Stored entries
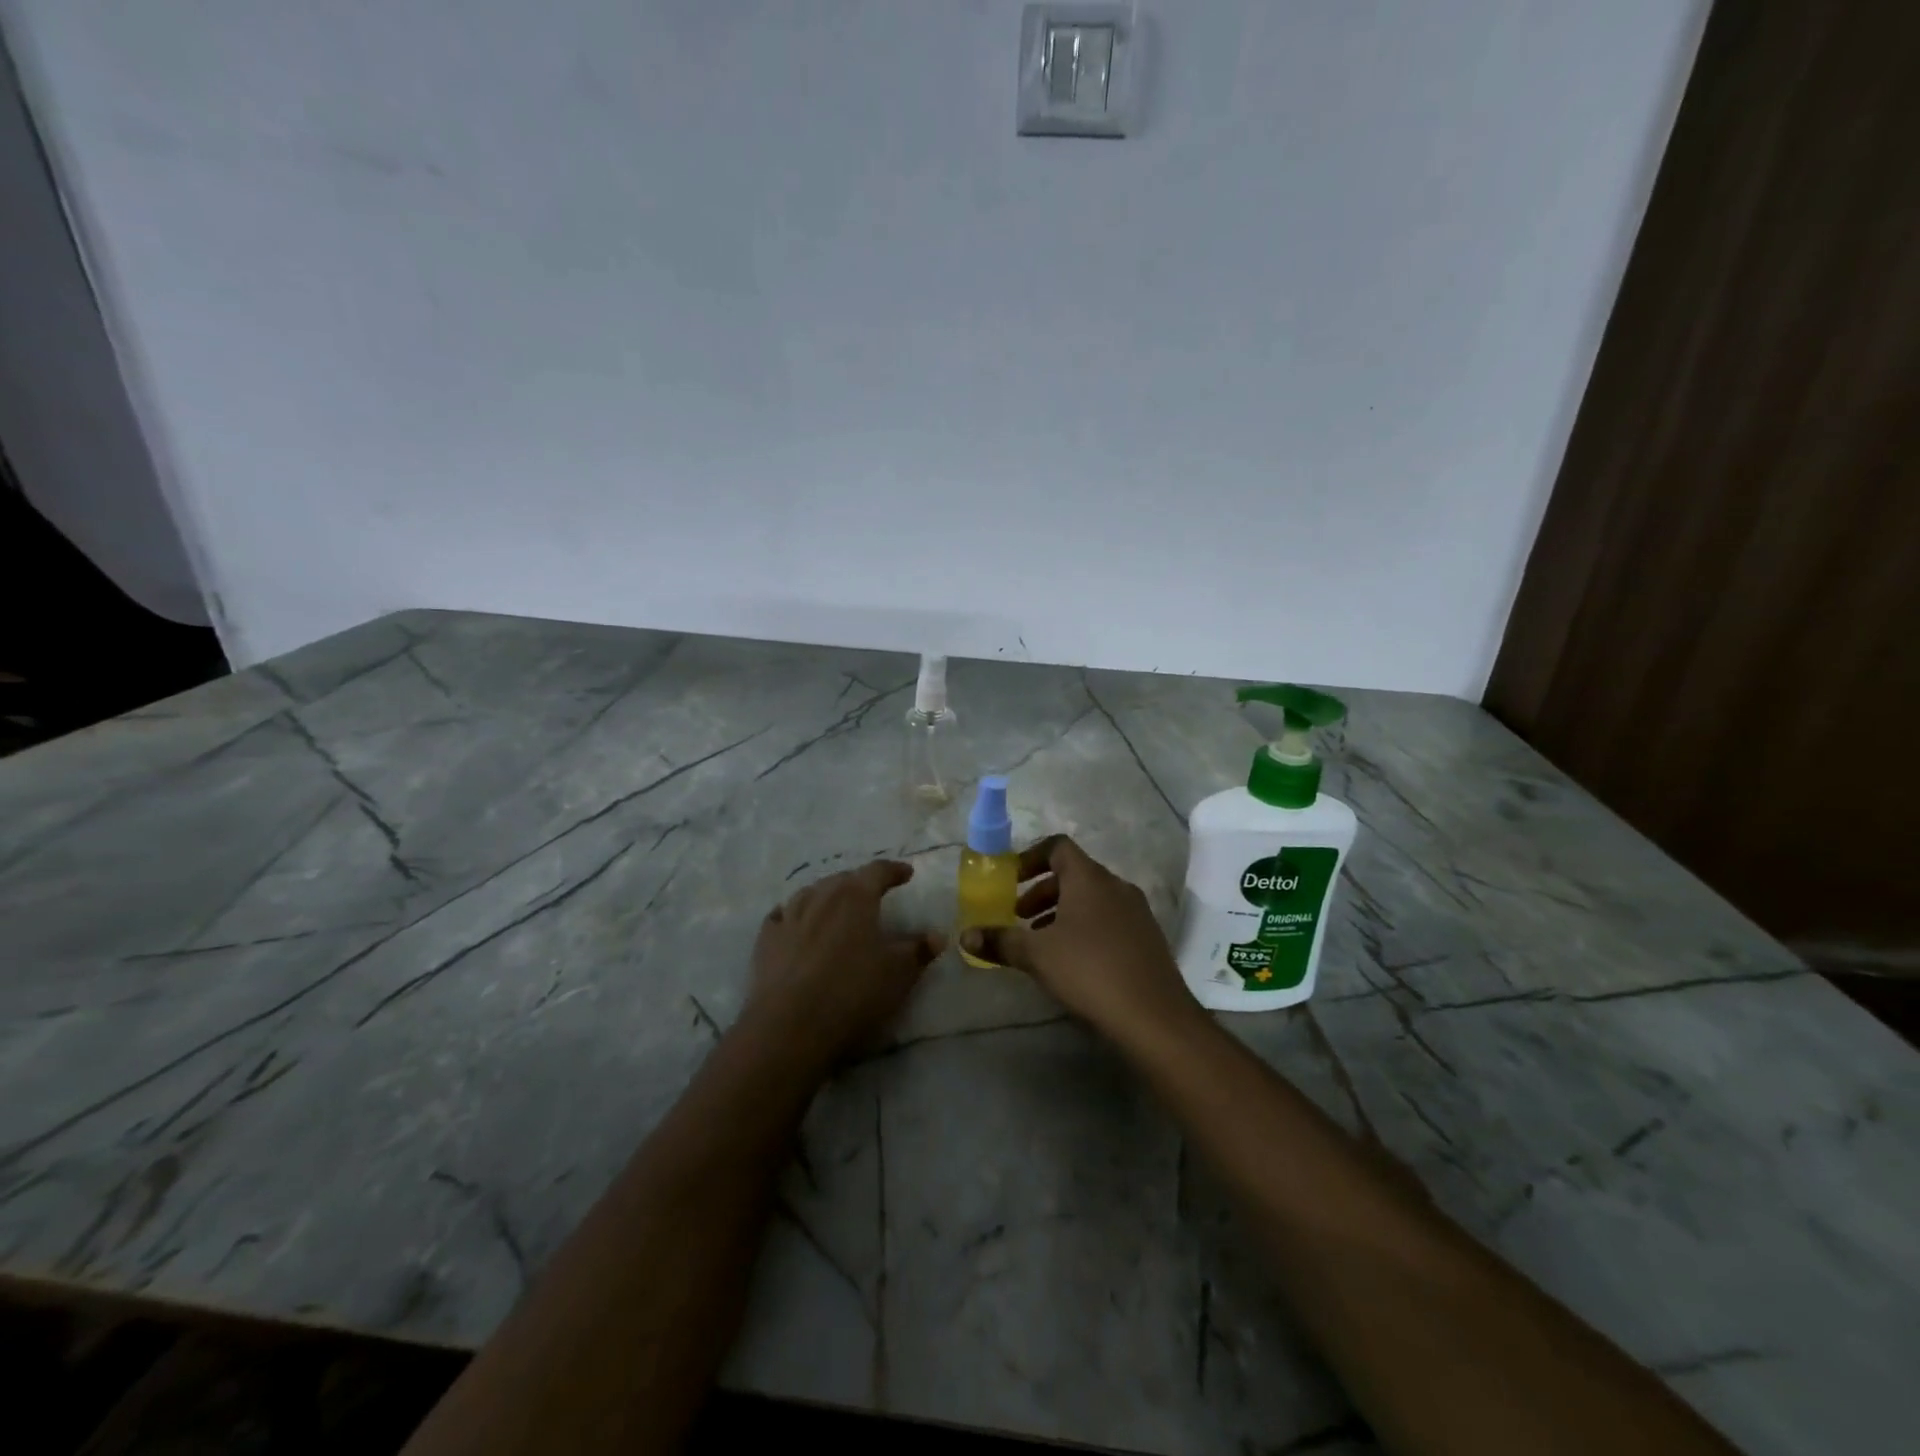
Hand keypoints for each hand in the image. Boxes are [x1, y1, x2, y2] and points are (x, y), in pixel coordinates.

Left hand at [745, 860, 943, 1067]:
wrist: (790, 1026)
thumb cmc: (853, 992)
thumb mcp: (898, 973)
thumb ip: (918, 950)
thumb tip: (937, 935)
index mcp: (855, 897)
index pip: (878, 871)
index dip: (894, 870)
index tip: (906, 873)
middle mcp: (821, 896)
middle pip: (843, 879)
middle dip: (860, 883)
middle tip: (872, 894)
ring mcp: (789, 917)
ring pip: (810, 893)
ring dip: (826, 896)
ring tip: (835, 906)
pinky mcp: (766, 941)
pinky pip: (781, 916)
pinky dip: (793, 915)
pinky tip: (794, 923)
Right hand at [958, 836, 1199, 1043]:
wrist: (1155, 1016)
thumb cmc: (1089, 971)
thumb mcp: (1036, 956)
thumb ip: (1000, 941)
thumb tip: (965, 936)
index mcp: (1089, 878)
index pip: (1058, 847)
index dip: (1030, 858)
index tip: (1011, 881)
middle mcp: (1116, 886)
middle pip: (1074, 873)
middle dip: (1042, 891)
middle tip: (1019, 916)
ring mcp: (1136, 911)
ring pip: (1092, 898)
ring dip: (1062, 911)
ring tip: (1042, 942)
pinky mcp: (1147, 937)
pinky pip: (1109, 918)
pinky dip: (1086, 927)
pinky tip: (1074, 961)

* * *

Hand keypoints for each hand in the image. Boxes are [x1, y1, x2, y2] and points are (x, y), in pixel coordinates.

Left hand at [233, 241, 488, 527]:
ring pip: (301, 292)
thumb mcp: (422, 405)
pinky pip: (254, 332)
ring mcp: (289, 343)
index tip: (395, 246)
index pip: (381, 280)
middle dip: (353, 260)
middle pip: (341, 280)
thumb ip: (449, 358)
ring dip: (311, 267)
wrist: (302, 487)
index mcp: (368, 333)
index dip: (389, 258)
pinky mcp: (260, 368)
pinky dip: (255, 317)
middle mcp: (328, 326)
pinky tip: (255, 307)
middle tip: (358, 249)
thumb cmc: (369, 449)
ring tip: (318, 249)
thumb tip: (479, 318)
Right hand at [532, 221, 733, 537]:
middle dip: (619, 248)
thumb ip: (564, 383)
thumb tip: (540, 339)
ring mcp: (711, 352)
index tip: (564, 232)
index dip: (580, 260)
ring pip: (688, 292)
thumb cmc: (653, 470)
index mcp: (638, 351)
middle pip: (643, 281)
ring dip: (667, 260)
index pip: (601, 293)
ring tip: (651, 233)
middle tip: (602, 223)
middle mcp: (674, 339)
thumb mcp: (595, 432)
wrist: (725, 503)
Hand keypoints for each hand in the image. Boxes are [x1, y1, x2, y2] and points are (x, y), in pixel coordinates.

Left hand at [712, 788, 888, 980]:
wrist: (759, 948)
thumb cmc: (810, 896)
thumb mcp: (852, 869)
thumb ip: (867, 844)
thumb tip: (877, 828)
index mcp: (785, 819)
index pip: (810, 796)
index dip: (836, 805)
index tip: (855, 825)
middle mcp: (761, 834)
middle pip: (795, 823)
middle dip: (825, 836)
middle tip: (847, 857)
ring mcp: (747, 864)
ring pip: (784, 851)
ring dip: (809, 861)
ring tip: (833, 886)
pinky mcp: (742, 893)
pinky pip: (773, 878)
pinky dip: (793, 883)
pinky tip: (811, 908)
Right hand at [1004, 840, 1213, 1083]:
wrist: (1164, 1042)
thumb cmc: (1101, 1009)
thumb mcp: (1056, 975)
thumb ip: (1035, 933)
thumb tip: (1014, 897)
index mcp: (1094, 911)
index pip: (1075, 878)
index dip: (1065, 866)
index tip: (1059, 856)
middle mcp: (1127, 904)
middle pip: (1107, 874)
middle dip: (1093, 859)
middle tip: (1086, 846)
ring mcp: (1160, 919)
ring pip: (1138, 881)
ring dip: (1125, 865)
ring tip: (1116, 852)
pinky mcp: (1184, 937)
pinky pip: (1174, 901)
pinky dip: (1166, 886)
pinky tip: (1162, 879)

--

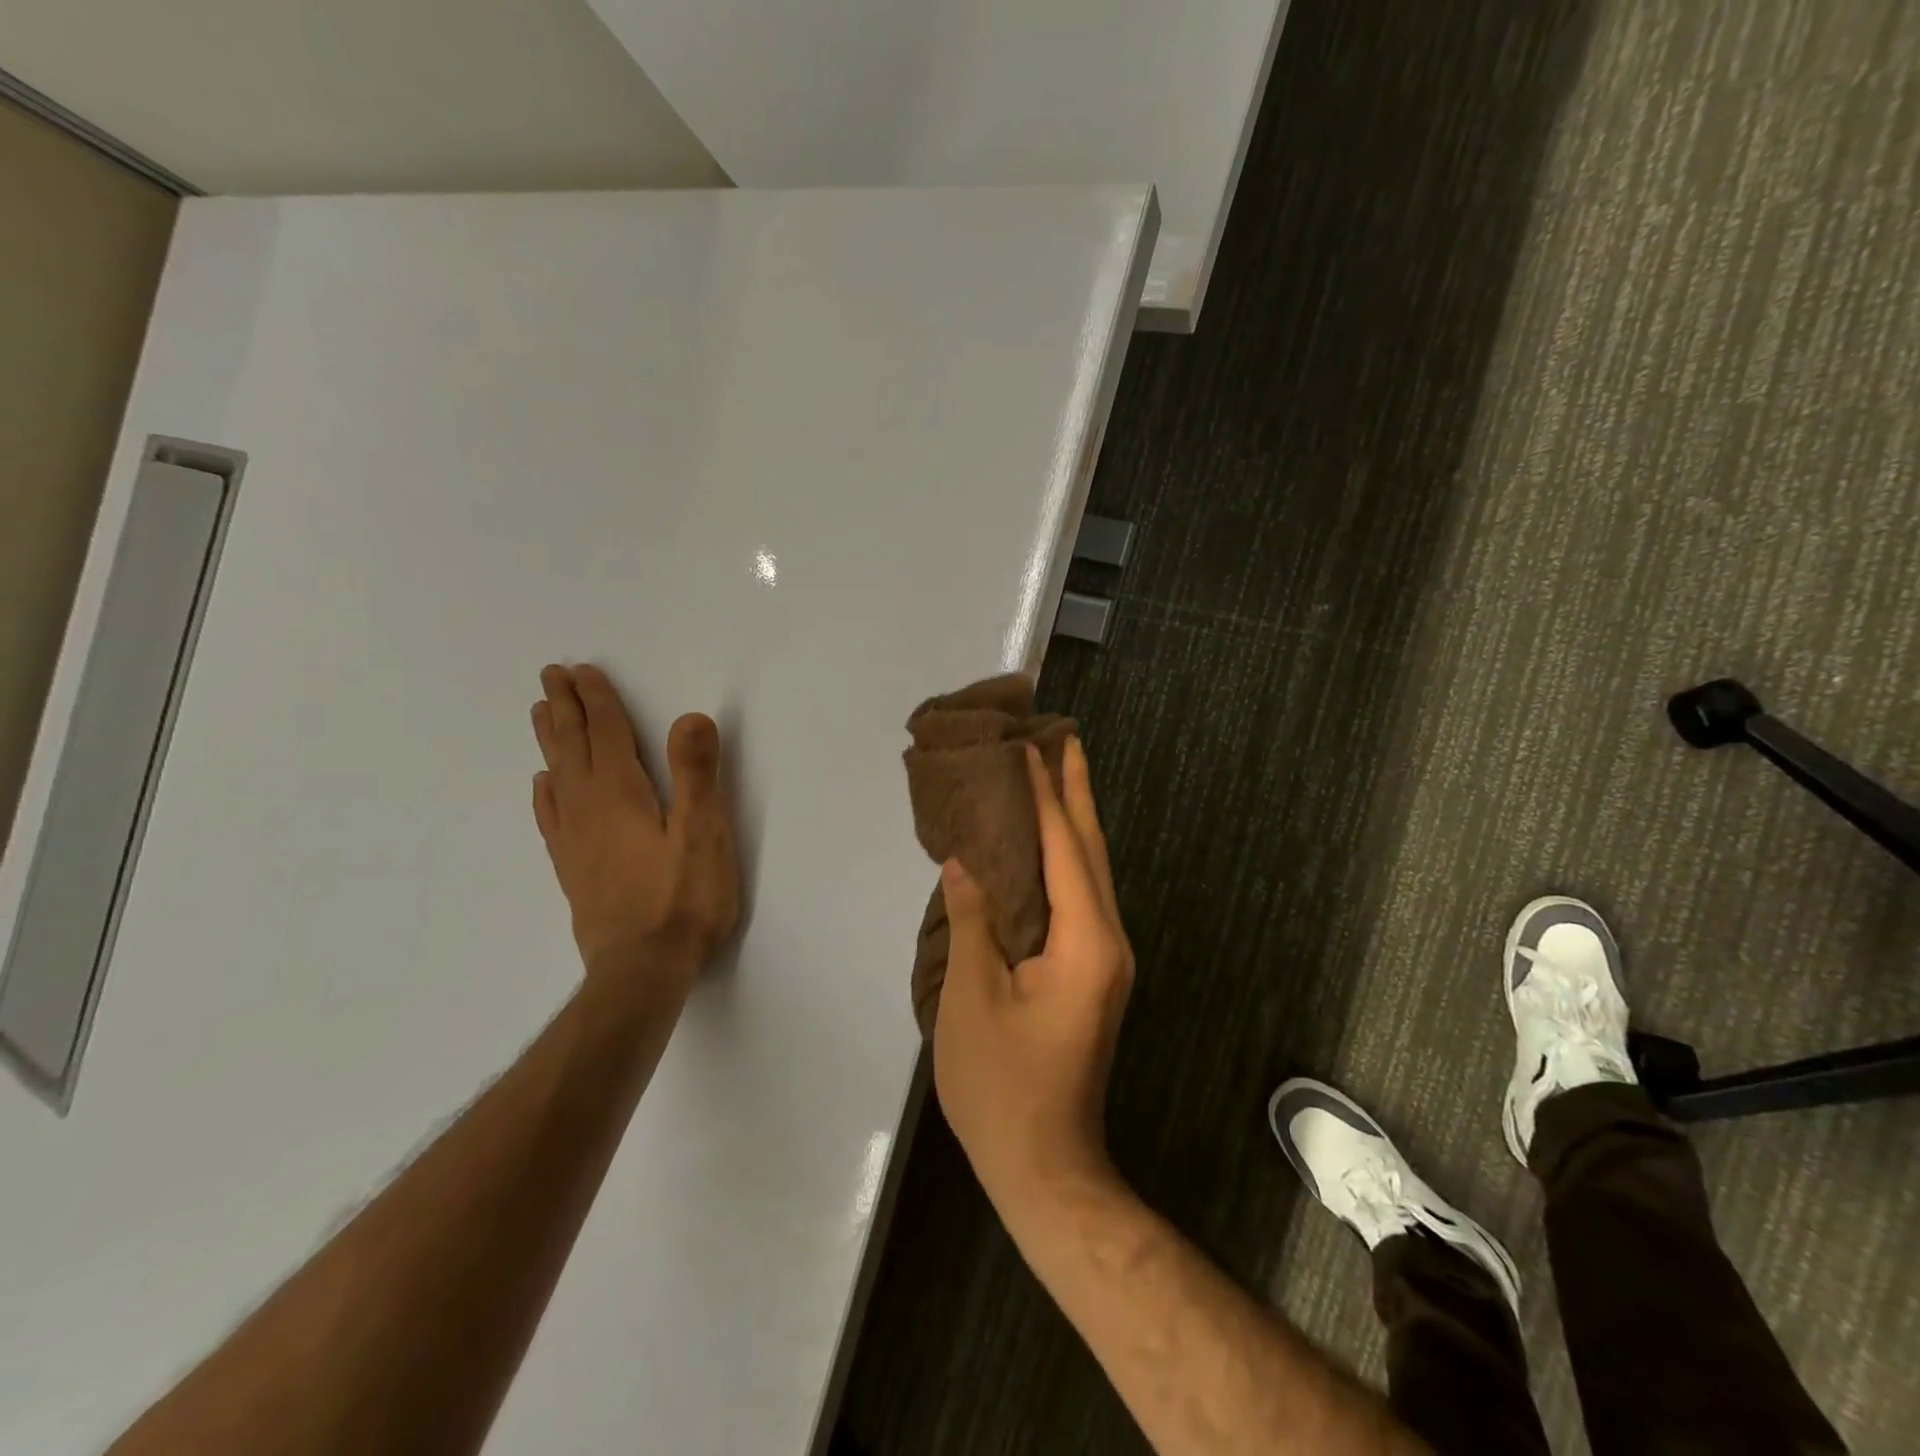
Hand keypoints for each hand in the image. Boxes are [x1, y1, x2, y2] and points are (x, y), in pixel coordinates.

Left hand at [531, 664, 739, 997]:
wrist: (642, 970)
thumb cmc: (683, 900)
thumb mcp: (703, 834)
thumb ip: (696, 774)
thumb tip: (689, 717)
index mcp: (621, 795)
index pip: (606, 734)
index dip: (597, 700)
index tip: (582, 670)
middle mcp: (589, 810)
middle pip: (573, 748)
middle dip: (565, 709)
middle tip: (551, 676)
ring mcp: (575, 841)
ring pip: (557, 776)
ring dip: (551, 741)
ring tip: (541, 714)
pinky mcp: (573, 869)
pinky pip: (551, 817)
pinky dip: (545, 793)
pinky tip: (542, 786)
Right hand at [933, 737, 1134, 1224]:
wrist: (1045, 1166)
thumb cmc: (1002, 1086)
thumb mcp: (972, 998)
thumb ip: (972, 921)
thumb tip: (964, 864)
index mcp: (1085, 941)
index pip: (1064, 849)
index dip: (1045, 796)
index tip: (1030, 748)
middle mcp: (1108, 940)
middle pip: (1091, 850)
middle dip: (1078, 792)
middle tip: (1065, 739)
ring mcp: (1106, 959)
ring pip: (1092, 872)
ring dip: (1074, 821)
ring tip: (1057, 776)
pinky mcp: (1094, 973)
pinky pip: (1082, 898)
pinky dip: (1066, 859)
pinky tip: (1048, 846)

PROBLEM STATEMENT: Search the entries for the string "hand" and collect each line that has it.

RESULT BELOW:
Hand keypoints for each hand in the image. Boxes are [x1, y1, x2, y2] and points are (x, y), in pixel coordinates.
Left hand at [745, 860, 943, 1067]:
Right hand at [958, 836, 1199, 1043]:
Hand keypoints for each hand in the image. Boxes are [x1, y1, x2, y2] and points are (x, y), in pixel coordinates.
Left hand at [233, 241, 488, 527]:
Right hand at [532, 221, 733, 537]:
Hand keypoints for each hand in the image. Boxes are [x1, y1, x2, y2] and points are (x, y), in pixel coordinates.
Left hand at [712, 788, 888, 980]:
Right hand at [1004, 840, 1213, 1083]:
Hand keypoints for each hand in the image. Boxes are [x1, y1, x2, y2] and points are (x, y), in pixel coordinates.
Left hand at [531, 664, 739, 997]:
Right hand at [933, 737, 1134, 1224]:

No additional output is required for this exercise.